Thoreau's Journal: 19-July-1851

Here I am thirty-four years old, and yet my life is almost wholly unexpanded. How much is in the germ! There is such an interval between my ideal and the actual in my instances that I may say I am unborn. There is the instinct for society, but no society. Life is not long enough for one success. Within another thirty-four years that miracle can hardly take place. Methinks my seasons revolve more slowly than those of nature; I am differently timed. I am contented. This rapid revolution of nature, even of nature in me, why should it hurry me? Let a man step to the music which he hears, however measured. Is it important that I should mature as soon as an apple tree? aye, as soon as an oak? May not my life in nature, in proportion as it is supernatural, be only the spring and infantile portion of my spirit’s life? Shall I turn spring to summer?
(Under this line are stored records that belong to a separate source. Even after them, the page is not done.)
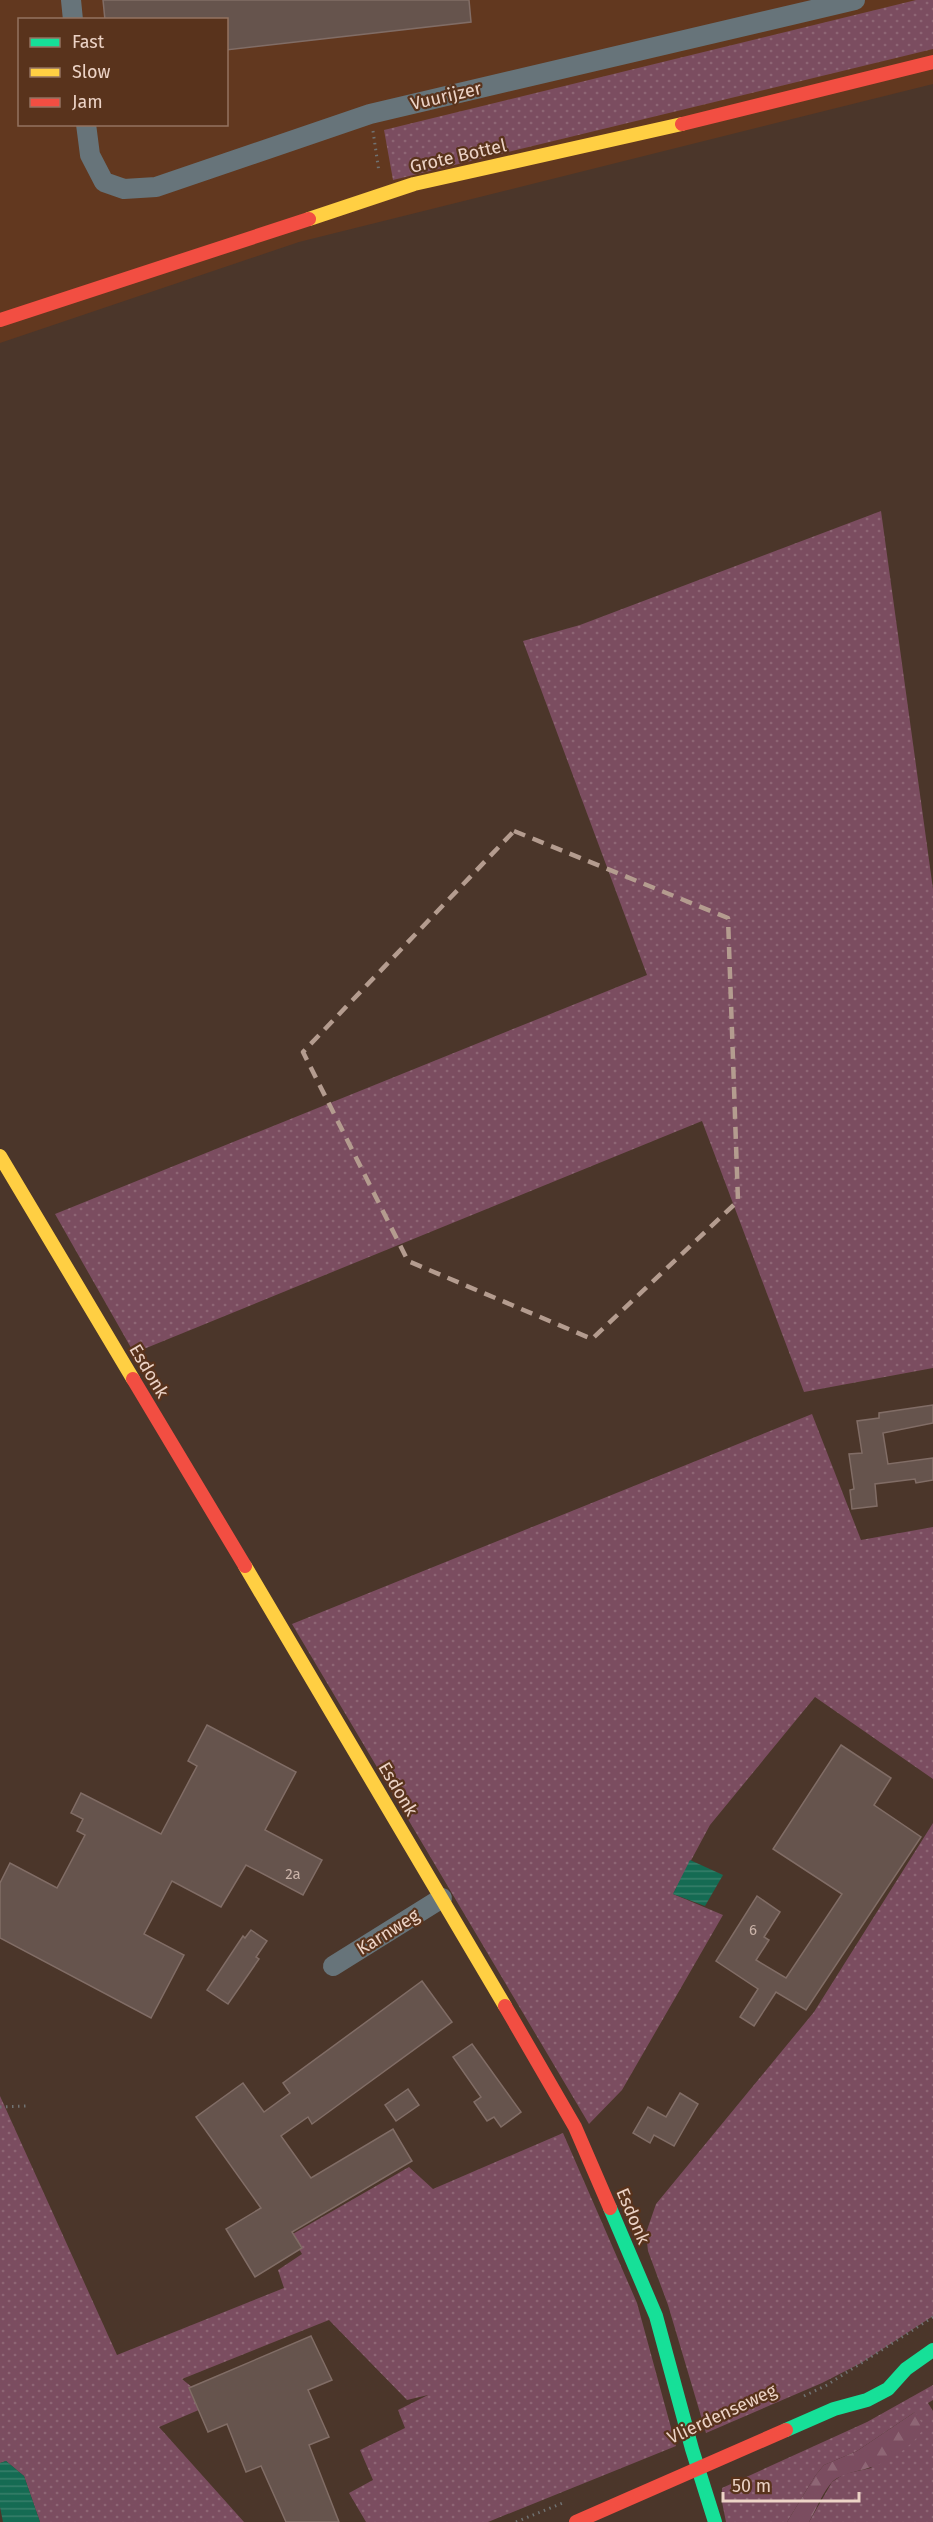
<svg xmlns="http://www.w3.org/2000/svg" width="933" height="2522" viewBox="0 0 933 2522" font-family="'Fira Sans',sans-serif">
	<defs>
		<pattern id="grass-dots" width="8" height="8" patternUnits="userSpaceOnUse" patternTransform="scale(1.5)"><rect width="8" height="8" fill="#7b4d60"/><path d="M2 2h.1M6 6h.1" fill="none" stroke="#8e6675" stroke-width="1.8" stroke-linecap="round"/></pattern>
		<pattern id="forest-firs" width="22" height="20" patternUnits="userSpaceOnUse" patternTransform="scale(1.5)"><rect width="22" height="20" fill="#7b4d60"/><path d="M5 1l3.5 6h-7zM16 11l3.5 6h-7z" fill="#8e6675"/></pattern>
		<pattern id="water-rules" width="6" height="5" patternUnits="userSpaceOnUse" patternTransform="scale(1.5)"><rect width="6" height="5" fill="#156b53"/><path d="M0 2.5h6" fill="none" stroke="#377f6a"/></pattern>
	</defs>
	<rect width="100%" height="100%" fill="#4b362a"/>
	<path fill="#62381f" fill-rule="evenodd" d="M0,0h933v84l-634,158 -299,101zM20,20h206v104h-206z"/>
	<g fill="url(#grass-dots)">
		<polygon points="916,0 933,0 933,49 393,180 384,130"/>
		<polygon points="881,511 933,889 933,1368 804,1392 702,1121 134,1353 55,1214 647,975 523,641 580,625"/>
		<polygon points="812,1414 861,1540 933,1527 933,1779 815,1697 710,1825 673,1894 723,1915 622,2090 589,2124 292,1624"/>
		<polygon points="933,1823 933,2316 861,2363 822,2383 706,2433 668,2305 648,2251 646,2233 656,2204 814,2012"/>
		<polygon points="0,2096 117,2355 284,2288 278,2270 302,2254 291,2235 409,2167 433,2189 563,2133 637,2303 676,2446 488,2522 366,2522 349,2493 373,2480 360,2450 405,2428 398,2410 428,2395 407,2400 329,2320 182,2379 193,2388 201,2409 159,2427 244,2522 40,2522 24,2476 6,2461 0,2463"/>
		<polygon points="933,2385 933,2400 928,2403 933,2411 933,2522 809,2522 832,2482 844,2474 871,2468 915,2412 857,2451 824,2465 815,2476 787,2522 726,2522 722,2502 722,2488 867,2422"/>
	</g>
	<path fill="url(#forest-firs)" d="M915,2412l9,15c-9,18 -36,36 -56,41 -12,4 -25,5 -35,13 -10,10 -17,29 -24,41h-22l28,-46 9,-11 33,-14z"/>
	<g fill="url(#water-rules)">
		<polygon points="690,1860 723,1875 705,1906 673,1894"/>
		<polygon points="6,2461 24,2476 40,2522 3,2522 0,2507 0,2463"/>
	</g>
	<g fill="#66544d" stroke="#816d66" stroke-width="1.5">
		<polygon points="103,0 469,0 471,22 226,50 226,20 105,20"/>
		<polygon points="933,1405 933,1423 883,1433 888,1464 933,1458 933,1480 916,1483 915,1479 875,1484 877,1506 852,1509 850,1490 854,1489 849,1454 862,1453 857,1421 879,1418 879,1413"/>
		<polygon points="207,1725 296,1772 265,1830 322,1860 303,1895 246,1865 221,1907 172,1881 144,1934 184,1955 151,2018 0,1938 0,1883 10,1863 57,1888 85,1835 77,1831 83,1819 71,1813 81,1793 161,1834 197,1766 188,1761"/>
		<polygon points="841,1745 891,1778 874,1805 921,1837 806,2010 776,1992 754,2026 740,2017 758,1989 716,1961 757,1896 780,1912 764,1937 769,1940 756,1960 786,1978 842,1894 773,1849"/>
		<polygon points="251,1930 267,1941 256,1957 259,1959 228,2004 207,1990 243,1936 245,1938"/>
		<polygon points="422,1981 452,2022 312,2124 308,2117 281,2136 311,2178 393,2129 412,2161 292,2232 302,2248 255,2277 226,2229 261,2208 196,2117 243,2083 264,2112 290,2093 283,2083"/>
		<polygon points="472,2044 521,2112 501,2127 494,2117 487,2121 474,2102 481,2097 453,2057"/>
		<polygon points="408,2089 419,2105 396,2121 385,2105"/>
		<polygon points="680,2093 698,2104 674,2146 654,2135 650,2143 633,2133 648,2107 666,2117"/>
		<polygon points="311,2336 332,2380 308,2390 329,2437 309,2445 339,2522 286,2522 261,2466 246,2472 227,2424 208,2432 189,2388"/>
	</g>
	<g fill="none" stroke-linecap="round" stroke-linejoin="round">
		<g stroke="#707272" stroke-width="3" stroke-dasharray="1.5 4.5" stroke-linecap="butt">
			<polyline points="373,131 379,172"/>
			<polyline points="0,2107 27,2106"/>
			<polyline points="804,2396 827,2385 933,2317"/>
			<polyline points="516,2522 565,2502"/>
		</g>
		<g stroke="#67747a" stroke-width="20">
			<polyline points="71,0 73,20"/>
			<polyline points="86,124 90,155 104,182 124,189 156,187 370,114 855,0"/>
			<polyline points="333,1966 442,1898"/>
		</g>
		<g stroke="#16e098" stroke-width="14">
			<polyline points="610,2208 656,2316 692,2449 715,2522"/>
			<polyline points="786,2430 834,2409 867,2400 888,2389 906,2369 933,2350"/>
		</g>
		<g stroke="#ffcf43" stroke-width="14">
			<polyline points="309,219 414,184 682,124"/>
			<polyline points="0,1156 133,1379"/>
			<polyline points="245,1566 505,2006"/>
		</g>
		<g stroke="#f24e42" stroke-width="14">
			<polyline points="682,124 933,62"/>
			<polyline points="0,320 309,219"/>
			<polyline points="133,1379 245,1566"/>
			<polyline points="505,2006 575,2127 610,2208"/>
			<polyline points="576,2522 786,2430"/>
		</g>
	</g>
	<path fill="none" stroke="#b49c8f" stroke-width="4.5" stroke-dasharray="12 8" stroke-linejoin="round" d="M514,831l214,87 10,283 -146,138 -184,-78 -105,-209z"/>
	<g text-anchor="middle" stroke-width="4.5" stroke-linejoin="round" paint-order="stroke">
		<g font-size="15" fill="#cab3a8">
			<text x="293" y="1879">2a</text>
			<text x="753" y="1935">6</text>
		</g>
		<g font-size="18" fill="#ecd3c6" stroke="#59331c">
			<text transform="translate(446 96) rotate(-13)" y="6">Vuurijzer</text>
			<text transform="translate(458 156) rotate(-13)" y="6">Grote Bottel</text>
			<text transform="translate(149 1371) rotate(59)" y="6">Esdonk</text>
			<text transform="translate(398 1789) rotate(59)" y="6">Esdonk</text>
			<text transform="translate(388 1932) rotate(-32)" y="6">Karnweg</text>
			<text transform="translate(633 2216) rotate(67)" y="6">Esdonk</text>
			<text transform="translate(722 2414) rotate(-25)" y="6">Vlierdenseweg</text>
		</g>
	</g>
	<rect x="18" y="18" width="210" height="108" fill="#59331c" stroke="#947360" stroke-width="1.5"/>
	<rect x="30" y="38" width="30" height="9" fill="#16e098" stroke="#947360" stroke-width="1.5"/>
	<text x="72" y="48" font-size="18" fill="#ecd3c6">Fast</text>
	<rect x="30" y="68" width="30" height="9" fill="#ffcf43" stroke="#947360" stroke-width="1.5"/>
	<text x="72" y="78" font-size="18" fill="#ecd3c6">Slow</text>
	<rect x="30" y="98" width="30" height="9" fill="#f24e42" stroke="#947360" stroke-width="1.5"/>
	<text x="72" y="108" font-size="18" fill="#ecd3c6">Jam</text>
	<path d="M723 2492v9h136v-9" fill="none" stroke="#ecd3c6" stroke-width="3"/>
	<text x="732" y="2492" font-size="18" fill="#ecd3c6" stroke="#59331c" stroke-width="4.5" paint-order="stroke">50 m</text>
</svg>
May I not sacrifice a hasty and petty completeness here to entireness there? If my curve is large, why bend it to a smaller circle? My spirit’s unfolding observes not the pace of nature. The society which I was made for is not here. Shall I, then, substitute for the anticipation of that this poor reality? I would [rather] have the unmixed expectation of that than this reality. If life is a waiting, so be it. I will not be shipwrecked on a vain reality. What were any reality which I can substitute? Shall I with pains erect a heaven of blue glass over myself, though when it is doneI shall be sure to gaze still on the true ethereal heaven far above, as if the former were not,—that still distant sky o’er-arching that blue expressive eye of heaven? I am enamored of the blue-eyed arch of heaven.

I did not make this demand for a more thorough sympathy. This is not my idiosyncrasy or disease. He that made the demand will answer the demand.

My blood flows as slowly as the waves of my native Musketaquid; yet they reach the ocean sooner, perchance, than those of the Nashua.

Already the goldenrod is budded, but I can make no haste for that.